Additionally, an amphibious naval force in the region that includes the 24th Marine Expeditionary Unit could muster Harrier jets and Cobra gunship helicopters. The Pentagon also has scores of aircraft in the region flying operations every day against the Islamic State group, including from Incirlik air base to the north in Turkey.
Nations hosting U.S. planes attacking ISIS might not be so eager to be a base for attacks on Assad, but Turkish President Recep Tayyip Erdogan has already said he would support U.S. action, which might answer one question.
Once U.S. aircraft were headed into Syria, they would have to negotiate the problem of Russian troops already there. Though the Kremlin said Thursday its support for Assad is not unconditional, there are Russian forces currently on the ground, along with sophisticated anti-aircraft systems. If American attacks killed Russians, it could spark a much larger diplomatic or military encounter. (The presence of Russian forces in Syria was one reasons some experts dismissed Hillary Clinton’s proposal for a no-fly zone in the country.)
All of this assumes Trump would begin with a barrage of airstrikes. (The U.S. does have limited ground troops already in Syria to fight ISIS, too.) One question is whether the president would pursue a quick strike and then attempt to extricate himself, or try something more sweeping. When Obama was toying with action, he very publicly pursued a limited strategy. Secretary of State John Kerry was widely mocked for saying any attack would be “unbelievably small,” but Kerry’s attempts at reassurance pointed to the central dilemma: What could a highly limited attack really achieve? Obama concluded the answer was not enough. If Trump decided for a small effort, what would the objective be? To kill Assad? And if it didn’t work immediately, what would he do next? Expand his fight? The risk of getting drawn into a protracted war is no less than it was in 2013.

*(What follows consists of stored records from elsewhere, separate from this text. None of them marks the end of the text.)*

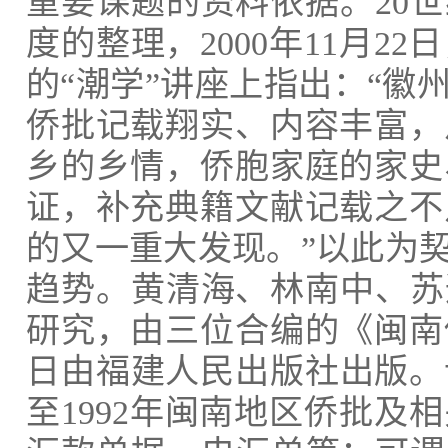
重要课题的资料依据。20世
度的整理，2000年11月
的“潮学”讲座上指出：“
侨批记载翔实、内容丰富，
乡的乡情，侨胞家庭的家史
证，补充典籍文献记载之不
的又一重大发现。”
以此为
趋势。黄清海、林南中、苏
研究，由三位合编的《闽南
日由福建人民出版社出版。该
至1992年闽南地区侨批及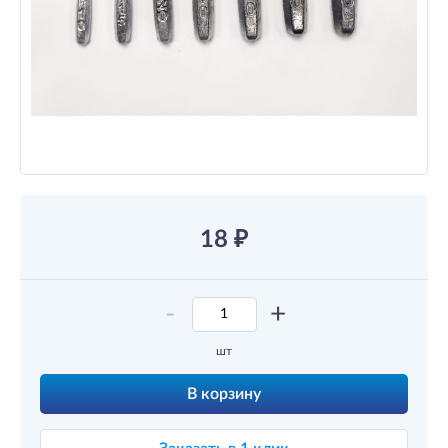
18
₽
-
+
шт
В корзину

If, on the other hand, Trump sought a more extensive strategy, all of the logistical, legal, and political questions would be even more complicated. Given how new the Trump administration is, and how understaffed it remains, the president can hardly have had time to consider the sorts of planning required for a major bombing campaign, much less a larger war. When Obama joined the intervention in Libya, it came a month into the Libyan civil war and was coordinated with other nations. Even so, that action turned into a catastrophe. The Iraq war was the product of months of planning, and its aftermath was even worse—bloodier and more costly. The Trump administration is giving every indication it’s on a much faster path than either of these.

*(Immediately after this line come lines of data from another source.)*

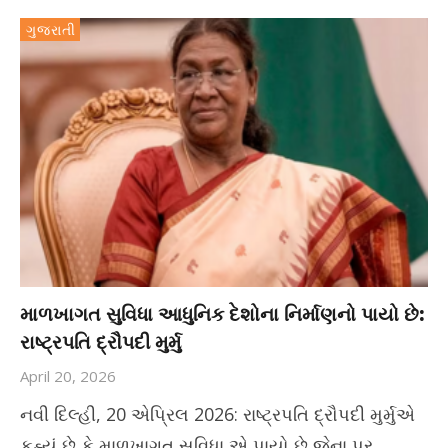
ગુજરાતી
માળખાગત સુવિધા આધુનિક દેશોના નિર્માણનો પાયો છે:
રાષ્ટ્રપતિ દ્રૌપદી મુર્મુ
April 20, 2026
નવી દિલ્હી, 20 એપ્રિલ 2026: રાષ્ટ્રપતિ દ્રૌપદી મુર્મુએ
કહ્યું છે કે માળખાગત સુવિધા એ પાયો છે જેના પર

These worries should be at the front of Trump’s mind in an especially concrete and emotional way, since he spent Thursday morning participating in the Wounded Warrior Project Soldier ride, a tribute to members of the armed services injured during the quagmires in Iraq and Afghanistan. Trump faces the same problem that Obama did on Assad: The Syrian leader is a bloodthirsty tyrant, and the U.S. possesses vast military might. But there are still no good answers on what to do with that military might, how to do it, or what comes afterwards.